Dari beberapa kalimat dalam undang-undang tersebut menunjukkan
bahasa yang sangat baku, dan merupakan pemakaian bahasa secara baik dan
benar.
Contoh lain dalam
tawar-menawar di pasar
Misalnya, pemakaian ragam baku akan menimbulkan kegelian, keheranan,
atau kecurigaan. Akan sangat ganjil bila dalam tawar -menawar dengan tukang
sayur atau tukang becak kita memakai bahasa baku seperti ini.
· Berapakah Ibu
mau menjual tauge ini?
· Bang Becak
bersedia mengantar saya ke Pasar Tanah Abang dan berapa ongkosnya?

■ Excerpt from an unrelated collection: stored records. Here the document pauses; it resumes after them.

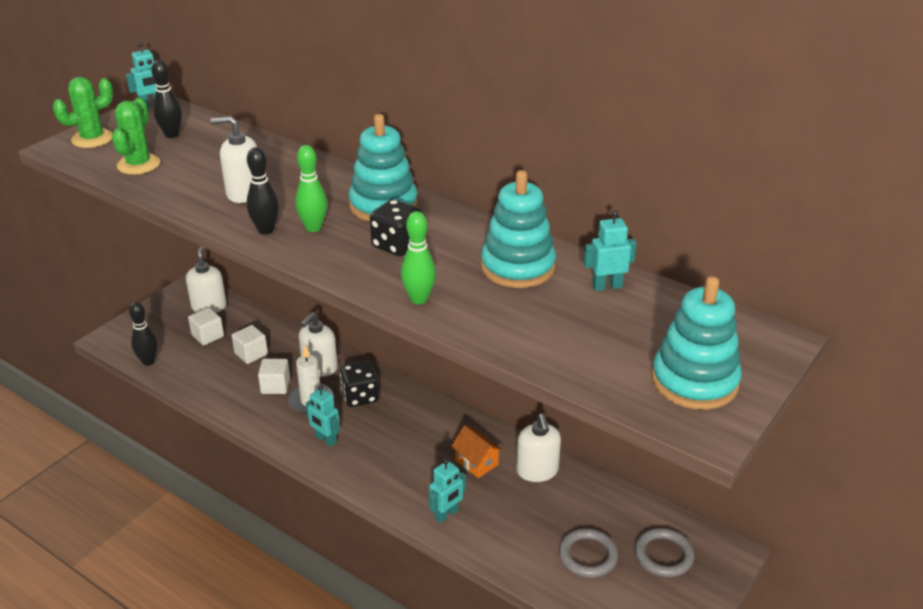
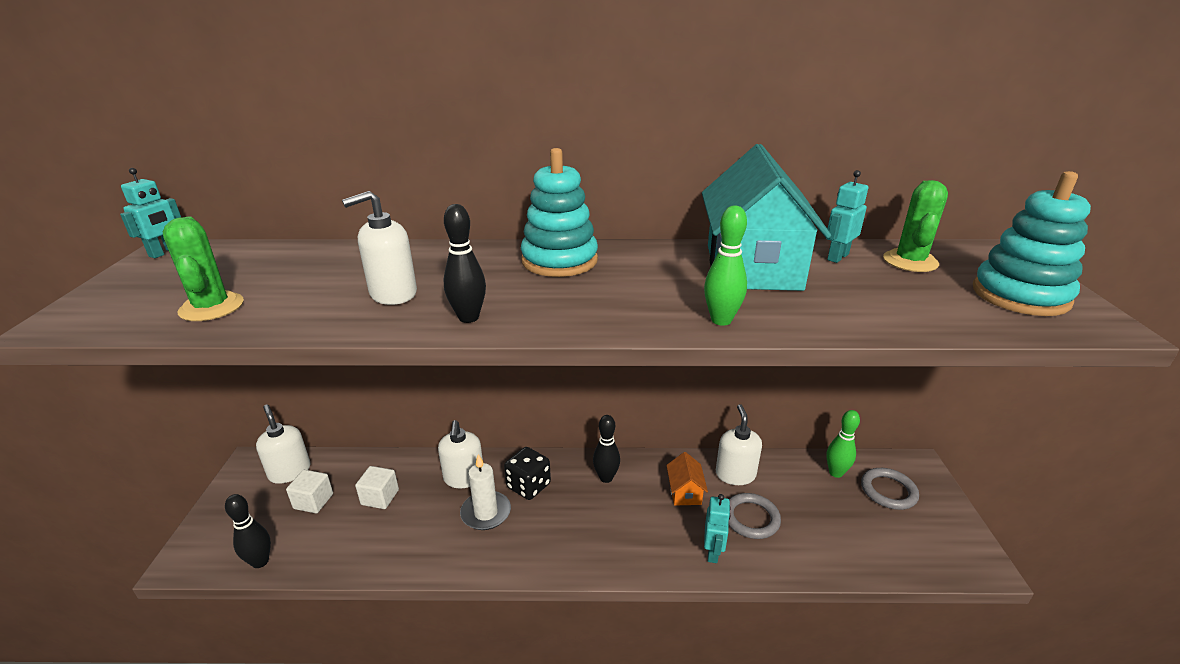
camera: 35 degrees left, 5 degrees down
(92, 139) = (107, 301): green cactus -> green cactus (910, 261)
(171, 135) = (226, 270): black bowling pin -> black bowling pin (606, 478)
(275, 386) = (435, 516): white cube -> none
(313, 228) = (519, 299): green bowling pin -> green bowling pin (836, 473)
(325, 439) = (536, 543): turquoise robot -> none
(397, 245) = (624, 285): black dice -> none
(476, 462) = (685, 492): orange house -> orange house turned 75 degrees clockwise
(517, 267) = (752, 267): turquoise stacking toy -> turquoise house
(537, 471) = (735, 474): white soap dispenser -> white soap dispenser turned 135 degrees counterclockwise
(588, 556) = (847, 522): grey ring -> grey ring (751, 518)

Contoh di atas adalah contoh bahasa Indonesia yang baku dan benar,
tetapi tidak baik dan tidak efektif karena tidak cocok dengan situasi pemakaian
kalimat-kalimat itu. Untuk situasi seperti di atas, kalimat (3) dan (4) berikut
akan lebih tepat.
· Berapa nih, Bu,
tauge nya?
· Ke Pasar Tanah
Abang, Bang. Berapa?
Paragraph
dibawah ini cuplikan gaya bahasa yang dipakai sesuai dengan EYD dan menggunakan
bahasa baku atau bahasa ilmiah bukan kata popular dan bersifa objektif, dengan
penyusunan kalimat yang cermat.
”Dalam
paradigma profesionalisme sekarang ini, ada tidaknya nilai informative dalam
jaring komunikasi ternyata berbanding lurus dengan cakap tidaknya kita menulis.
Pasalnya, selain harus bisa menerima, kita juga harus mampu memberi. Inilah
efek jurnalisme yang kini sudah menyesaki hidup kita. Oleh karena itu, kita pun
dituntut dalam hal tulis-menulis demi penyebaran informasi. Namun persoalannya,
apakah kita peduli terhadap laras tulis bahasa kita. Sementara itu, yakinilah,
tabiat dan tutur kata seseorang menunjukkan asal-usulnya, atau dalam penegasan
lain, bahasa yang kacau mencerminkan kekacauan pola pikir pemakainya. Buku ini
memperkenalkan langkah-langkah pragmatic yang Anda perlukan agar tulisan Anda
bisa tampil wajar, segar, dan enak dibaca.”